> **TEXT UNDER STUDY**
====================

With Bush, its my way or the highway. Evan Bayh tried to put triggers on the tax cut and failed___ He got burned. Ted Kennedy worked on NCLB to make sure it was funded__ He got burned. Numerous times Democrats have tried to help Bush and he turns around and spits on them. At some point Charlie Brown needs to cut his losses and quit trying to kick the football. Results matter. When your fiscal policy batting average is 0.002 it says something.

The liberal version of private accounts is the one Paul O'Neill signed onto. His private accounts are "in addition" to SS and recognize that poor people do not make enough money to establish the accounts themselves and so need contributions from societies wealthy. This is a non-starter with Bush because he is not collecting enough revenue to run the programs he currently supports, let alone new programs. The refusal of Bush to deal with the revenue shortfall means that no meaningful negotiations on SS, Private accounts or any new social spending can take place.

====================

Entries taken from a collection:

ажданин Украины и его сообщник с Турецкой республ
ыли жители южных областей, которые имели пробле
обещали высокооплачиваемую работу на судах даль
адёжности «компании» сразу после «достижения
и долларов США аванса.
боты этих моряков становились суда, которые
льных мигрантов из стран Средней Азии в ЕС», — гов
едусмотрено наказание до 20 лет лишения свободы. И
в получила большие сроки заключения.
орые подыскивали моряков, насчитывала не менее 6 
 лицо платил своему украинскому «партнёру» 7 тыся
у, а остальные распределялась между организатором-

====================

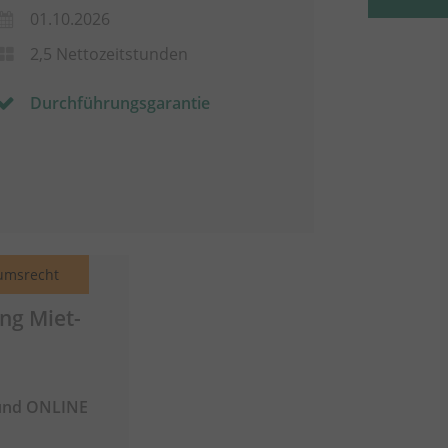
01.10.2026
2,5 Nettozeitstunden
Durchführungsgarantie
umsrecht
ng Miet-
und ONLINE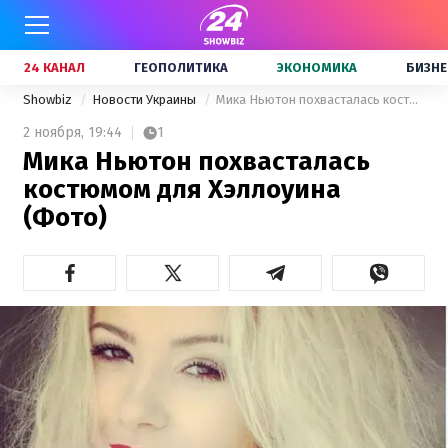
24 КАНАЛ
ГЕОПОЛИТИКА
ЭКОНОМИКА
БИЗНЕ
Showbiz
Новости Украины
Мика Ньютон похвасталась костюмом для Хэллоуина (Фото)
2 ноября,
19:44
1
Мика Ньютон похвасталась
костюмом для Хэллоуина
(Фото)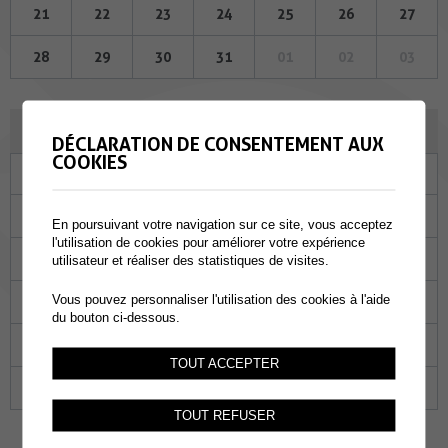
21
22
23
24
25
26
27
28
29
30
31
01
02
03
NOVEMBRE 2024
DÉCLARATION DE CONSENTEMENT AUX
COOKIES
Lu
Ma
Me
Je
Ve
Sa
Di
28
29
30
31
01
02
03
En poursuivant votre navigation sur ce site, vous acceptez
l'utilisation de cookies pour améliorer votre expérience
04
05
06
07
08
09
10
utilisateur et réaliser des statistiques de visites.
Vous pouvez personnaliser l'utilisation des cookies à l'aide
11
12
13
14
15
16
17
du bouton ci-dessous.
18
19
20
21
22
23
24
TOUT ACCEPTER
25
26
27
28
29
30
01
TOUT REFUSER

====================

> **WORK ORDER**
Transcribe the portion of the passage on Bush's fiscal policy between "The liberal version" and "can take place.", inclusive.

> **EXPECTED ANSWER**
The liberal version of private accounts is the one Paul O'Neill signed onto. His private accounts are "in addition" to SS and recognize that poor people do not make enough money to establish the accounts themselves and so need contributions from societies wealthy. This is a non-starter with Bush because he is not collecting enough revenue to run the programs he currently supports, let alone new programs. The refusal of Bush to deal with the revenue shortfall means that no meaningful negotiations on SS, Private accounts or any new social spending can take place.